Bir seçim öncesi bir partinin tepesinde oturan bir zat “ çalışanlarımız isterlerse iki sendikaya üye olsunlar” demişti. İktidara gelince çalışanlara böyle bir serbestlik sunacaklar dite düşünmüştüm. Aklıma hep bu söz geliyor. Gülüyorum.
Eğer tanışmış olsaydık ve de bana sorsalardı onları yönlendirirdim sözü ise benimdir. Evet söyledim. Bundan istediğiniz sonucu çıkartabilirsiniz. Umurumda olmaz. Evet, yönlendirirdim, hem de iyi yönlendirirdim.
Pegasus yönetimini hepimizden iyi tanıyan biri “ Aslında haklısınız, Bay Nane geldiğinden beri çok hata yaptı ve halen de yapıyor. Elden de bir şey gelmiyor zira Ali Bey onu çok tutuyor şimdilik. Oda anlayacaktır.
Buna inşallah diyelim ama Ali Beyin, Bay Naneyi anlaması işten uzaklaştırılanları geri getirmeyecektir. Dolayısı ile Bay Nane artık kendi sorunlarıdır. Realite bu
Havayolu yönetmek bir market zincirinin pazarlama ünitesini idare etmeye benzemiyor. Orada alınan ve satılanlar cansız. Rafları istediğin gibi değiştir. Ucuz al yeterli kârı sağla, patron mutlu olsun. Hepsi bu.. Gerisi önemli değil. Raftaki yerine hiçbiri itiraz etmez. Kuzu gibi dizilir ve müşteri beklerler. Nane Bey bir şeyleri karıştırdı. Anlaması da mümkün değil.
Evet, yazacak bir şey yok. Suskunluğumuz Pegasusun, yapmadığı bir tehditten kaynaklanmıyor. O bana bu şekilde seslenenlerin, ateşe benzin dökmek isteyenlerin hüsnü kuruntusu. Aslına bakarsanız PGS Yöneticileri yazıp çizileni zaten dikkate almıyor, umurlarında değil. Öyle bir şey yapıp neden iyice basitleştirsinler ki kendilerini. Patronlarının onlara sonsuz güveni var. Yöneticiler bu yeterli. Çalışanlar ve yolcu onlara güvenmiyormuş. Ne gam Aybaşında maaşlarını aldılar ve bu ayda alacaklar.

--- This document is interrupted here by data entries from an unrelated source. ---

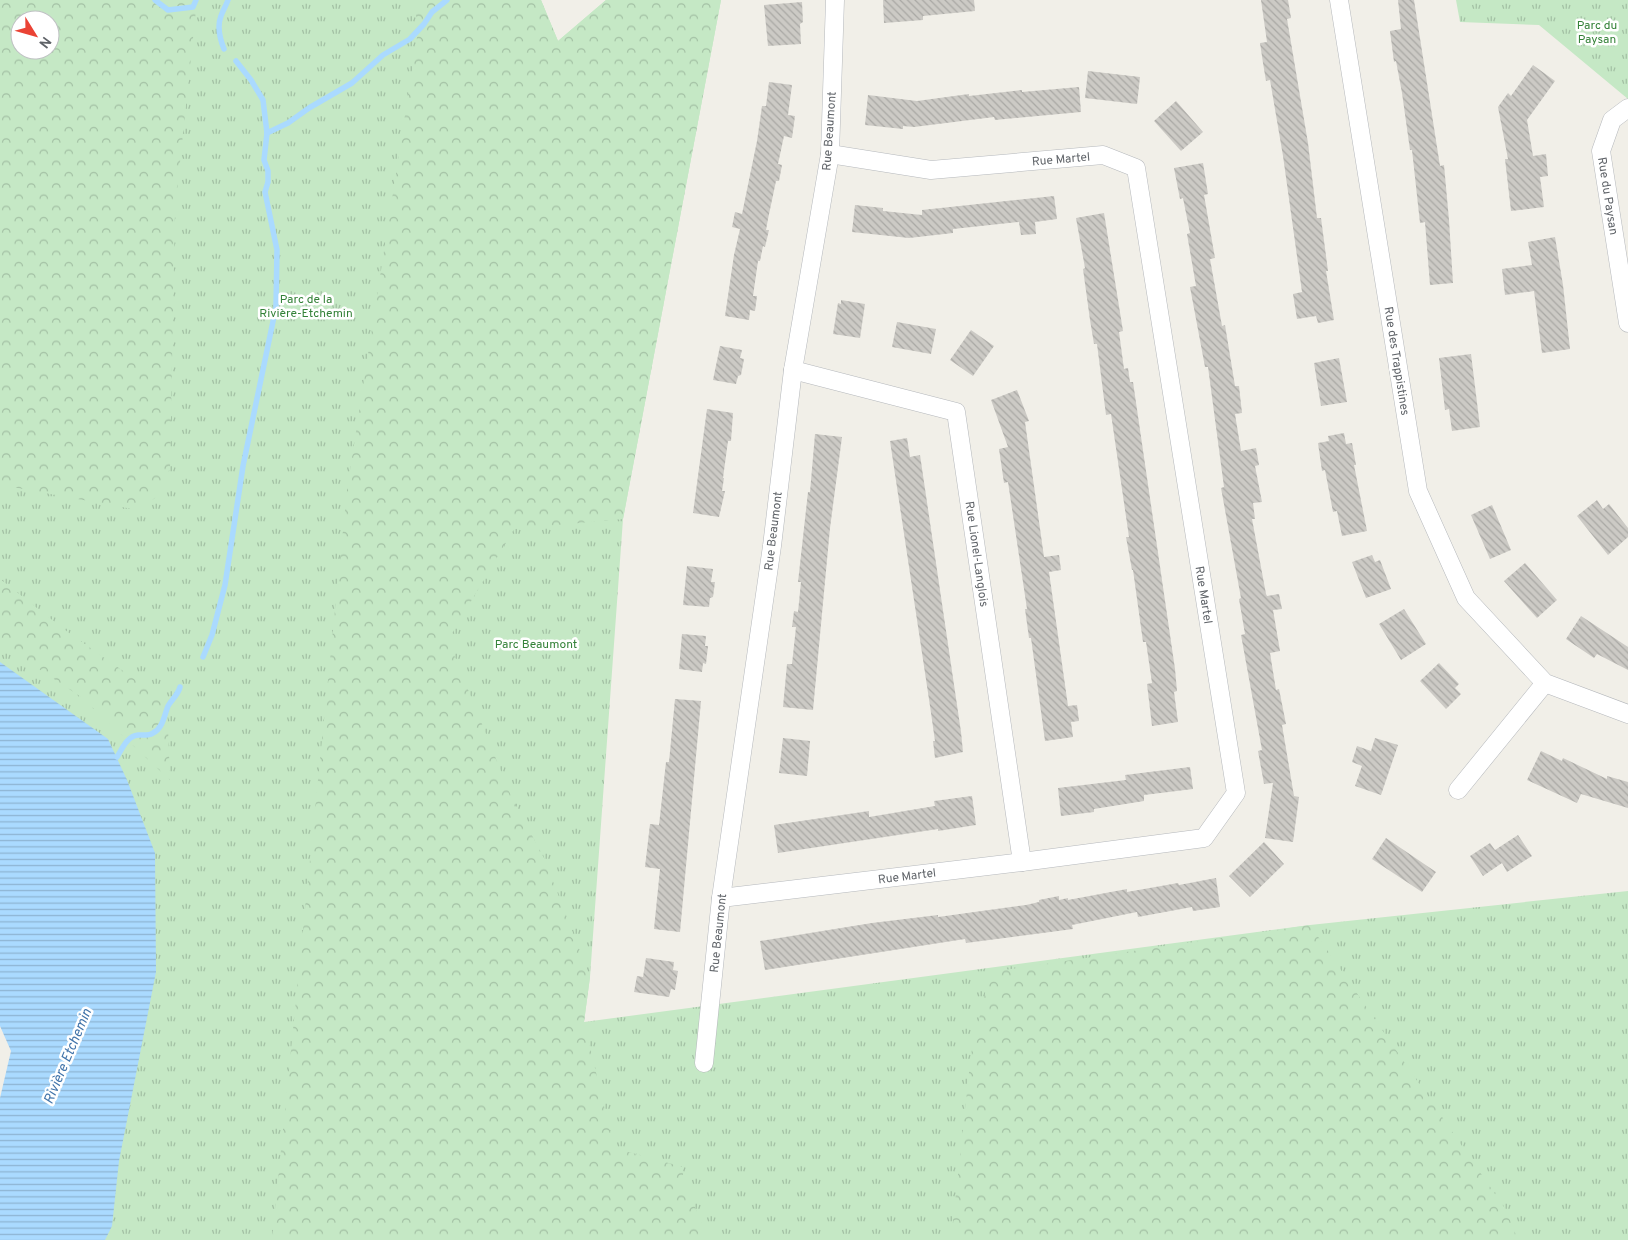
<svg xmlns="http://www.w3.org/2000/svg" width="1628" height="1240" viewBox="0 0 1628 1240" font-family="Overpass,sans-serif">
<defs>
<pattern id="grass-tufts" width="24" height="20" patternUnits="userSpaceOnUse" patternTransform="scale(1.25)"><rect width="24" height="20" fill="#c5e8c5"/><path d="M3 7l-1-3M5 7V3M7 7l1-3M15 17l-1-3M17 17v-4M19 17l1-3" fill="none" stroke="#a3c0a4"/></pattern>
<pattern id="forest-crowns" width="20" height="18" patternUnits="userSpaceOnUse" patternTransform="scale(1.25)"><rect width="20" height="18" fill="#c5e8c5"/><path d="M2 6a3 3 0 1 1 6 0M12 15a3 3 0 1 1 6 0" fill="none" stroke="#a3c0a4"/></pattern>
<pattern id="water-rules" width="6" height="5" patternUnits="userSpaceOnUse" patternTransform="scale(1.25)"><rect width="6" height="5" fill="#aadaff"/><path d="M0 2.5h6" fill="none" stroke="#8eb4d2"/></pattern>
<pattern id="building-back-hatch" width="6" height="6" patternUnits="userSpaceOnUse" patternTransform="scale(1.25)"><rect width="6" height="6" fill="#cccac5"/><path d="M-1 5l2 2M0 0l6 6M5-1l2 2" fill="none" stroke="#a9a8a4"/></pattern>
</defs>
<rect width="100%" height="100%" fill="#f1efe8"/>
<!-- grass -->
<g fill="url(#grass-tufts)" fill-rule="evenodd">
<path d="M0 0H541L558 41 606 0H721L623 519 590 977 584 1022 1310 925 1628 891V1240H0L93 995 0 860ZM20 20H50V50H20Z"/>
<path d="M1456 0H1628V99L1539 25 1460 22Z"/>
</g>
<!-- forest -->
<g fill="url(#forest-crowns)" fill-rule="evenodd">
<path d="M0 0H197L175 210 170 467 162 493 138 510 12 487 0 490ZM20 20H50V50H20Z"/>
<path d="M414 0H541L558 41 606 0H721L623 519 514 529 448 640 511 796 544 858 590 977 584 1022 614 1148 683 1167V1179L709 1240H272L347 490 418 31Z"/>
<path d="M0 579 65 630 167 702 170 780 81 697 0 643Z"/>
<path d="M1310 925 1506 1210 1518 1240H951L971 1054 990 972Z"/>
</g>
<!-- water -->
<path fill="url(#water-rules)" d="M0 662 108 739 127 780 155 853 156 972 119 1161 112 1226 105 1240H0V1098L11 1051 0 1026Z"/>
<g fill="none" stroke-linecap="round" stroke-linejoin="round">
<!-- stream -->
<g stroke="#aadaff" stroke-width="5.5">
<path d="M155 0 168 10 193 7 196 0"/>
<path d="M224 49C220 39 217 26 221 16 223 10 226 6 228 0"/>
<path d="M267 133 288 123 309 108 352 83 383 55 410 39 424 24 432 12 447 0"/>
<path d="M203 657 212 635 225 585 243 466 276 307 277 250 265 192 268 182V171L264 160 267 133 263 100 251 80 236 61"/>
<path d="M117 757C122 749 127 736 138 735 143 735 149 736 153 733 163 728 164 716 168 706 172 699 178 695 180 687"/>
</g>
</g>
<!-- building -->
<g fill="url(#building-back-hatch)">
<path d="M883 0H974L975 11 923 16V20L884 23Z"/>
<path d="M1261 0H1288L1291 18 1287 19 1308 143 1317 218H1321L1328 271H1326L1334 320 1318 323 1316 316 1297 319 1293 294 1302 292 1283 156 1270 80 1266 81 1263 63 1260 43 1267 42Z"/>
<path d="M1398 0H1414L1440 166 1444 165 1449 220 1453 283 1430 285 1425 222 1420 223 1412 150H1410L1402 93 1396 61 1394 62 1390 31 1401 29Z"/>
<path d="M802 2 803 22 800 24 801 44 768 46 764 5Z"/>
<path d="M1533 65 1555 81 1527 120 1533 156 1546 154 1548 176 1540 177 1544 207 1511 211 1505 159H1508L1498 107 1508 93 1511 96Z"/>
<path d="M1088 71 1140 77 1137 104 1085 98Z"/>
<path d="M769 82 792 85 788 115 795 116 792 138 784 136 778 164 782 165 779 181H776L768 219 766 230H769L765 247 763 246 760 261H758L753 296H757L755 311 750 310 749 320 725 316 734 255 740 229 732 227 735 212 742 214 757 141 762 106H766Z"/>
<path d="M1079 87 1081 112 995 120 994 117 914 127 903 126V129L865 125 868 95 917 101 969 94V96L1022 90V92Z"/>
<path d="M1176 101 1203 132 1181 151 1154 121Z"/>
<path d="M1203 163 1208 194 1204 195 1215 258 1210 259 1222 326 1225 325 1235 386H1239L1242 413 1235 414 1241 451 1256 448 1259 465 1255 466 1262 502 1253 503 1255 519H1252L1266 594 1267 596 1279 594 1282 609 1273 610 1280 651 1270 653 1276 690 1279 689 1286 724 1282 725 1294 796 1299 797 1293 842 1265 838 1273 783 1264 784 1258 751 1262 750 1241 635 1245 634 1239 599 1241 598 1221 488 1224 487 1208 367H1205L1190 287 1196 286 1187 234 1190 233 1183 198 1180 199 1174 168Z"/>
<path d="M1054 196 1057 219 1035 222 1036 234 1021 235 1019 222 953 229V233L909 238 852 232 855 205 883 208V211L922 215V210Z"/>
<path d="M1104 213 1123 331 1119 332 1124 369 1128 368 1130 382H1133L1175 669 1177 691 1174 692 1178 722 1152 726 1147 684 1152 683 1146 642H1143L1133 570H1132L1126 537H1129L1111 414 1106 415 1097 344H1094L1090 320 1083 269 1085 268 1076 218Z"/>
<path d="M1555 237 1563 285 1570 349 1542 353 1534 291 1505 295 1502 269 1532 265 1528 242Z"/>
<path d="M841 300 865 304 860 338 833 334 838 303 841 304Z"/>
<path d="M897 322 936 329 931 354 892 347Z"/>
<path d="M971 330 994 346 973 376 950 360Z"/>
<path d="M720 346 742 350 740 358 744 359 741 375 738 376 736 384 713 380Z"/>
<path d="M1471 354 1480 427 1452 431 1449 409 1445 410 1439 358Z"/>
<path d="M1339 358 1347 402 1321 406 1314 363Z"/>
<path d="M1017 390 1029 421 1025 422 1044 557 1059 555 1061 570 1049 572 1068 706 1077 705 1079 721 1071 722 1073 737 1045 741 1031 638H1029L1025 609H1027L1008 482 1004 483 999 449 1008 447 991 400Z"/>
<path d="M707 409 733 413 731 441H728L723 478H724L722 491H725L719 517 693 513Z"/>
<path d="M1344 433 1346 444 1352 443 1356 465H1354L1367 531 1342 536 1337 511 1333 512 1325 470 1322 471 1318 443 1329 441 1328 436Z"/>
<path d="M815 434 842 437 830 528 813 710 783 707 787 664H792L796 627H792L794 611 798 612 801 582H798L808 492H810Z"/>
<path d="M907 438 910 457 920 455 961 732 963 752 935 758 933 741H935L930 706 890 441Z"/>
<path d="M1597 500 1603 509 1609 504 1628 528V537L1608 555 1577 516Z"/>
<path d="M1492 505 1511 550 1490 559 1471 515Z"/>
<path d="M1372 555 1375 562 1380 560 1391 589 1366 598 1352 562Z"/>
<path d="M1525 563 1557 600 1537 618 1504 581Z"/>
<path d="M687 566 713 569 711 582H715L713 597 710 598 709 607 683 605Z"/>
<path d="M1404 609 1426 644 1401 660 1379 624Z"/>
<path d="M1581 616 1628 647V670L1597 654 1594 658 1566 639Z"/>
<path d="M682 634 706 636 705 646H708L706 664 703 663 702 672 679 669Z"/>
<path d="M1439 663 1459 684 1455 688 1461 694 1446 709 1420 681Z"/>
<path d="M675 699 701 701 680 932 654 929 660 869 645 867 650 824 659 825 666 762H669Z"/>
<path d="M783 738 810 741 807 776 779 773Z"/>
<path d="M1375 738 1398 745 1381 795 1355 786 1362 766 1352 762 1357 746 1371 751Z"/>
<path d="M1541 751 1562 761 1563 758 1607 779V776L1628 782V808L1581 794 1577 803 1527 780Z"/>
<path d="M1190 767 1193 789 1144 795V801L1094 809V812L1061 816 1058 788 1126 780 1125 775Z"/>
<path d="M972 796 976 825 938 831V829L778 853 774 825 869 811V817L935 806 934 801Z"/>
<path d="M1518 835 1532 856 1507 872 1502 863 1483 876 1470 856 1490 843 1495 850Z"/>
<path d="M1386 838 1436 872 1422 892 1372 859Z"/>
<path d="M1264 842 1284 864 1250 897 1229 876Z"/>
<path d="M1216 878 1220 907 1193 911 1192 907 1138 917 1137 912 1072 925 1073 929 966 943 965 939 765 970 760 941 872 923 938 915V917L1026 905 1039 902V900L1059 896V900L1068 898V900L1127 889V892L1178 883 1179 885Z"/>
<path d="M646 958 674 962 673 970 678 971 675 990 671 989 669 997 634 992 637 976 643 977Z"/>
</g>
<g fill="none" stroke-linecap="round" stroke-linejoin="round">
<defs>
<g id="street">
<path d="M1339 0 1418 491 1466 598 1545 683 1628 714"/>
<path d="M1628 108 1612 120 1601 151 1628 323"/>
<path d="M793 370 956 412 1022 862"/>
<path d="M1458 790 1545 683"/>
<path d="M721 898 1022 862 1204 838 1236 793 1136 168 1103 155 931 170 830 154"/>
<path d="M704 1063 721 898 772 546 793 370 830 154 835 0"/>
</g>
</defs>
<!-- street casing -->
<use href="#street" stroke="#b5b8bc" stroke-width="19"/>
<!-- street -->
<use href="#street" stroke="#fff" stroke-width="18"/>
</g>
<g text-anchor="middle" stroke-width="5" stroke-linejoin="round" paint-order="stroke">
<!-- park labels -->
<g font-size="12" fill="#348238" stroke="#fff">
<text x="1597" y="29">Parc du<tspan x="1597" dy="14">Paysan</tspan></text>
<text x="306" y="303">Parc de la<tspan x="306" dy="14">Rivière-Etchemin</tspan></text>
<text x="536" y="648">Parc Beaumont</text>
</g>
<!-- street labels -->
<g font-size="12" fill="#5f6368" stroke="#fff">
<text transform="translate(829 131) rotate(-86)" y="4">Rue Beaumont</text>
<text transform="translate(1061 159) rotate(-5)" y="4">Rue Martel</text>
<text transform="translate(1608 196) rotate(81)" y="4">Rue du Paysan</text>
<text transform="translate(1397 361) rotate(81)" y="4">Rue des Trappistines</text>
<text transform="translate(773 531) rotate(-83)" y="4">Rue Beaumont</text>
<text transform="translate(977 554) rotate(82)" y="4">Rue Lionel-Langlois</text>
<text transform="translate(1204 595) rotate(81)" y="4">Rue Martel</text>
<text transform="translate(907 876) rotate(-7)" y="4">Rue Martel</text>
<text transform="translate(718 933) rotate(-84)" y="4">Rue Beaumont</text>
</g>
<!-- water labels -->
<g font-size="14" font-style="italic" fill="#4174aa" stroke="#fff">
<text transform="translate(67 1056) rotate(-67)" y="5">Rivière Etchemin</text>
</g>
</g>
<!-- north arrow -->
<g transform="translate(35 35) rotate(127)"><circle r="24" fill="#ffffff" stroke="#bfc1c3"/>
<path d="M0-4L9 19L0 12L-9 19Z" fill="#ea4335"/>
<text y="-8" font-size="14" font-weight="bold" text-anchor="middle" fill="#5f6368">N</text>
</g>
</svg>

Pegasus yönetimi insanların işi ile oynamayı bıraksa tabii ki iyi olacak. Önce oturup zaman ayırıp takip eden linkteki yolcu şikâyetini bir okusunlar. Kendilerinden şikâyetçi olan yalnız biz değiliz. Veya yalnız çalışanlar değil. ( https://drummerlizard.com/ucur-beni-pegasus-bir-daha-asla/ ). Allah Pegasus ‘ a kaza, kırım vermesin.
Evet, zamanı gelince Pegasus ve şirketin işten uzaklaştırdığı insanlar için yazılarımı tekrar okuyacaksınız. Hele hukuki düzen bir çalışmaya başlasın. Yazmaya değer bir takım gelişmeler olsun. Pegasusun usta avukatlarının ve şahit olarak seçtikleri karakterlerin yönetimin yaptığı saçmalıkları nasıl savunduklarını bir görelim.